**PROBLEM TO WORK ON:**
Please output the text lines of the data below word for word, leaving out the pictures.

— START SUPPLIED MATERIAL —

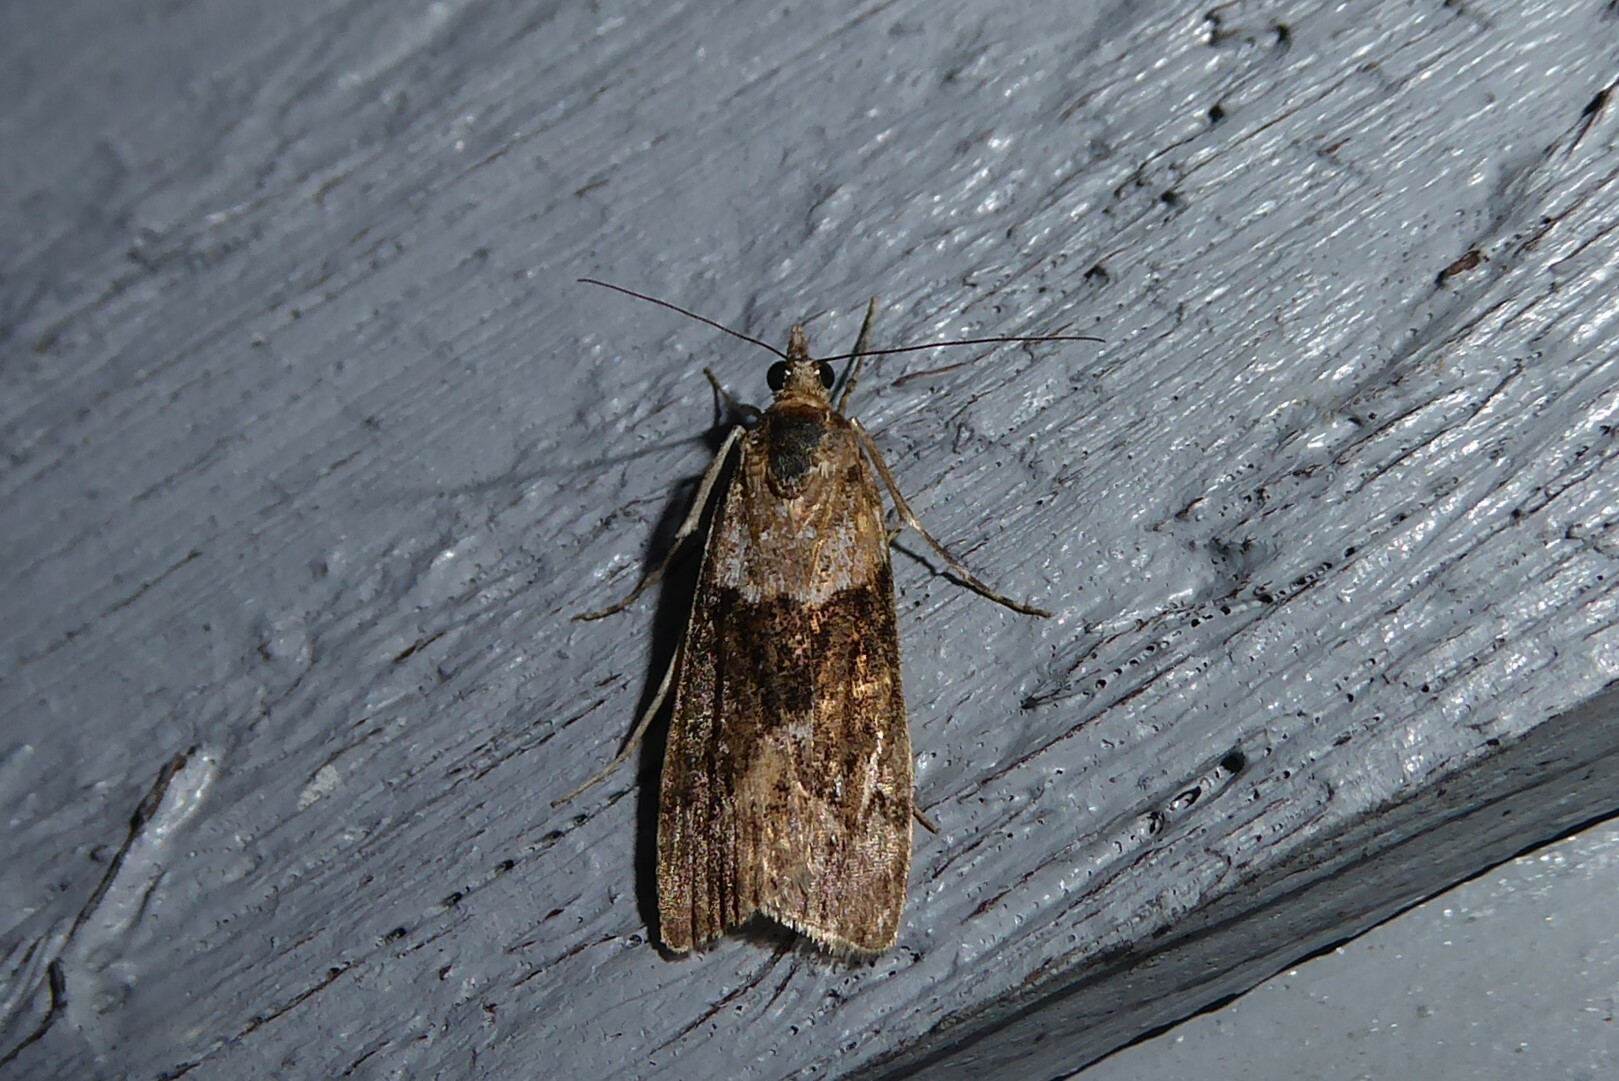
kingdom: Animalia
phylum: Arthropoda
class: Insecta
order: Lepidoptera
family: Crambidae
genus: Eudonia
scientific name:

— END SUPPLIED MATERIAL —

**FULL OUTPUT:**
kingdom: Animalia
phylum: Arthropoda
class: Insecta
order: Lepidoptera
family: Crambidae
genus: Eudonia
scientific name:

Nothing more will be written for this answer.